Recent changes in the law mean that it is easier than ever to prosecute individuals and employers for breaches of health and safety legislation.
The Health and Safety (Offences) Act 2008 has seen the severity of penalties increase in such a way that even relatively minor offences can now result in hefty fines or even prison sentences for individuals convicted of certain health and safety offences.
Combined with the still relatively recent arrival of the Corporate Manslaughter and Corporate Homicide Act 2007, there is now, more than ever, a fundamental need for all duty holders to both understand and be able to manage a health and safety investigation correctly. Managing the involvement of the regulator is, self-evidently, an intrinsic part of this process.

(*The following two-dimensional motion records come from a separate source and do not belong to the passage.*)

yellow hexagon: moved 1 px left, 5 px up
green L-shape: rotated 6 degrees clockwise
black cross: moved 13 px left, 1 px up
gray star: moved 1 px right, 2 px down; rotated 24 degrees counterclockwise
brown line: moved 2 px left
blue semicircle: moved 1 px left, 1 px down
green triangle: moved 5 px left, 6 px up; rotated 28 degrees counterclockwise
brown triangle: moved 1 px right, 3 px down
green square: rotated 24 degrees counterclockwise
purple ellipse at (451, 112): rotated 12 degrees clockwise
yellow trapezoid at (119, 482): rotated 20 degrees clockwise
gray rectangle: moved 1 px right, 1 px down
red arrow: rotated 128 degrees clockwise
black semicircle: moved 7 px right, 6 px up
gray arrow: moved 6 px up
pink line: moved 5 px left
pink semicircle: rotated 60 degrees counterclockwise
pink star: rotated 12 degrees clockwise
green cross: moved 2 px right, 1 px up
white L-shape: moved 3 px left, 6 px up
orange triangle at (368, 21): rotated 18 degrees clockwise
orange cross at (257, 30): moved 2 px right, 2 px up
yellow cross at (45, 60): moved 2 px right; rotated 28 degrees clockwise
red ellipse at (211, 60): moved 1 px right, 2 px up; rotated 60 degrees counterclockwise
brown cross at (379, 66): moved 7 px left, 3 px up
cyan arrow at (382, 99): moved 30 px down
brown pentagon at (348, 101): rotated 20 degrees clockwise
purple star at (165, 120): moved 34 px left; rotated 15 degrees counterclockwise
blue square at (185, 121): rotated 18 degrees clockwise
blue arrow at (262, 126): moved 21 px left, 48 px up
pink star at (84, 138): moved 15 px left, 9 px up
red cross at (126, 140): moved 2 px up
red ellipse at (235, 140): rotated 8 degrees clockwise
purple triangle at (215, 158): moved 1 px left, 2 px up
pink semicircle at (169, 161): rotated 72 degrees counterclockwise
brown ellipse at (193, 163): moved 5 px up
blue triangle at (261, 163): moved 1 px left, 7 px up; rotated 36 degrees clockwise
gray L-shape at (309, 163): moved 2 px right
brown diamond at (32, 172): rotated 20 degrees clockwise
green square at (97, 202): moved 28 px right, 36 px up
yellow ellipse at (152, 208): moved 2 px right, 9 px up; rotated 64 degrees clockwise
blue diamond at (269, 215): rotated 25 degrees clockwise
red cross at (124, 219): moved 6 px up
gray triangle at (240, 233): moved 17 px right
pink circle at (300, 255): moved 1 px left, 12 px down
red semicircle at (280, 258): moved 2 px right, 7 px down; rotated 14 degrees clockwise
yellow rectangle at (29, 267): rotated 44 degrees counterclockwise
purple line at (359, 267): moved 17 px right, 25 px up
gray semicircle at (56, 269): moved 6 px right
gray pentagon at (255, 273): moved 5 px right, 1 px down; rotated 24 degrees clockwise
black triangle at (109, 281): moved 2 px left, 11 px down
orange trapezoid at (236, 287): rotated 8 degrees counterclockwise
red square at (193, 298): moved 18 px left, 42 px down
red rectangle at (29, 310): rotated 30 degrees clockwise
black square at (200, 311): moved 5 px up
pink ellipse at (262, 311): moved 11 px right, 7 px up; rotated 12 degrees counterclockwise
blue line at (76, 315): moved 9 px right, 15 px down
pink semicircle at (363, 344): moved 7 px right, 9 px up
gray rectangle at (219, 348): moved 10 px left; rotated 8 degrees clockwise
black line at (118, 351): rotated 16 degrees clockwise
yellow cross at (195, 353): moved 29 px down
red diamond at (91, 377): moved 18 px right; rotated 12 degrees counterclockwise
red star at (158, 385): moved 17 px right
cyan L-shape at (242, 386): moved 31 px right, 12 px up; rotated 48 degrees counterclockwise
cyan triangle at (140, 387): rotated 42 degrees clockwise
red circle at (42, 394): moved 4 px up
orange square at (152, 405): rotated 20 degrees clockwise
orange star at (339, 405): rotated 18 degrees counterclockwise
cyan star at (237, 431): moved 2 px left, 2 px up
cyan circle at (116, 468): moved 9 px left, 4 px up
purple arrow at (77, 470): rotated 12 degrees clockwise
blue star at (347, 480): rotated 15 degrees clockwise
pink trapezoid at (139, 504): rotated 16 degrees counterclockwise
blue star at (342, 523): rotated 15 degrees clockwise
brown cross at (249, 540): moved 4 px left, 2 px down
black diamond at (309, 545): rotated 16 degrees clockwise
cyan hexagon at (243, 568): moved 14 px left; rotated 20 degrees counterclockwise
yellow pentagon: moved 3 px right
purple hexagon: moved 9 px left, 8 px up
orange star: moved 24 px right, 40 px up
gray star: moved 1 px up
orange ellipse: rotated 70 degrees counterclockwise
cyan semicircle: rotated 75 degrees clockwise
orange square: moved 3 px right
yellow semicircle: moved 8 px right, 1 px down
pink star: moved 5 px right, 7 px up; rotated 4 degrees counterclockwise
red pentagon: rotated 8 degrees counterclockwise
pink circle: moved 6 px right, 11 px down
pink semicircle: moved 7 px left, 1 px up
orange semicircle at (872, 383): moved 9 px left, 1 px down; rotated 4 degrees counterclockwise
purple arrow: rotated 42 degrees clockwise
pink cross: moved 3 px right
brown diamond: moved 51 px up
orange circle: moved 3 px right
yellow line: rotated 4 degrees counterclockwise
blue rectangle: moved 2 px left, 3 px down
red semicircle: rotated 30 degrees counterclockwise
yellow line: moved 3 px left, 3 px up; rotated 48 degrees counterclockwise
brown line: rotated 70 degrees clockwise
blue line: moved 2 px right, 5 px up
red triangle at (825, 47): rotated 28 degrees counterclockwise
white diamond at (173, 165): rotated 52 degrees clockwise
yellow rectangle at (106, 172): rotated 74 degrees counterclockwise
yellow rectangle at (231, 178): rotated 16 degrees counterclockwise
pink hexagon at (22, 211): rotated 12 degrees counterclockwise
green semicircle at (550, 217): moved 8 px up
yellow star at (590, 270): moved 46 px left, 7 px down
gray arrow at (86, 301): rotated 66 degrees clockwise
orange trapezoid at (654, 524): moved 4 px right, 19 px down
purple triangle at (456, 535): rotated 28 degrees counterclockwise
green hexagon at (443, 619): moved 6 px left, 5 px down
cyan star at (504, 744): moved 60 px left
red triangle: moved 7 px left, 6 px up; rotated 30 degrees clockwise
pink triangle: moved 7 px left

Routine visits by the Health and Safety Executive (HSE) are becoming less common as there is now a more coherent focus on inspections of high-risk industries and the selective targeting of duty holders. However, post-incident, every duty holder should prepare themselves for a visit.
Whilst some inspectors may warn duty holders of their proposed visit, this is not a legal requirement as the HSE has the power to carry out an inspection on a workplace whenever they see fit so long as it is at a reasonable time (unless the inspector believes there is a dangerous situation in existence).
It is worth noting that a workplace can include work premises and homes of employees who work from home. Any attempt to disrupt or prevent an inspector conducting a visit can lead to a fine or a prison sentence depending on the severity of the obstruction. Despite any inconvenience an inspector’s visit may cause, it is advisable to assist an inspector in any way they request.
Somewhat surprisingly, the HSE has investigatory powers that are wider than those of the police. In particular, the HSE holds the power to compel individuals to answer questions that may assist their investigations. Any failure to answer the questions posed, without good reason, will be a criminal offence. The person giving the answers must also sign a declaration of truth for their answers.
The power of ‘compulsory interview’ is a draconian one and therefore there are safeguards in place to protect the interviewee. The answers given cannot subsequently be used in court against the person giving those answers (or against their spouse) and the power of compulsory interview should not be used where the inspector believes that the interviewee has committed a criminal offence.
To assist inspectors in their general duties, often conducting post-incident investigations, the law provides them with a number of additional powers. These include forcing premises to be closed off or remain undisturbed; requiring the production of any items, books or documents that they see fit. If required, the inspector is entitled to take copies of the relevant entries; taking measurements and photographs of the premises; dismantling anything they feel might pose health and safety risks.
Where an inspector believes that they have discovered a state of affairs that requires remediation, they have powers to issue Improvement Notices and Prohibition Notices.
Improvement Notices are written directions issued by an inspector requiring a company to remedy an alleged breach of health and safety law. In order for the Improvement Notice to be issued the inspector must be of the view that there is, or is likely to be, a breach of the law by the duty holder if the situation is not remedied. The Improvement Notice will specify the actions to be taken and will give a timescale for completion. Failure to comply is a criminal offence.
Accepting an Improvement Notice should be carefully considered, as acceptance is often cited in later court proceedings as evidence of an earlier acceptance of liability for breach of health and safety legislation.
Prohibition Notices prohibit any activity the inspector believes involves, or will involve, a risk of imminent and serious injury or harm to the health of any person. There does not need to be any breach of the law for a Prohibition Notice to be served.
Should a duty holder wish to appeal an Enforcement Notice it is possible to do so through the Employment Tribunal.
Since October 2012, under a programme called Fee For Intervention (FFI), the HSE has started to charge for their time incurred in visiting, assessing and corresponding with duty holders in circumstances where they believe that the duty holder has committed a material breach of health and safety legislation.
Where a material breach is identified, the inspector will effectively invoice the duty holder for all of their time involved in investigating, advising and liaising with the duty holder to ensure that the material breach is remedied.
As the inspector’s costs can only be recovered where there is a material breach, duty holders should think carefully before opening their cheque book as the payment of a FFI Notice is no guarantee that further enforcement action, such as prosecution, will not follow for the same material breach.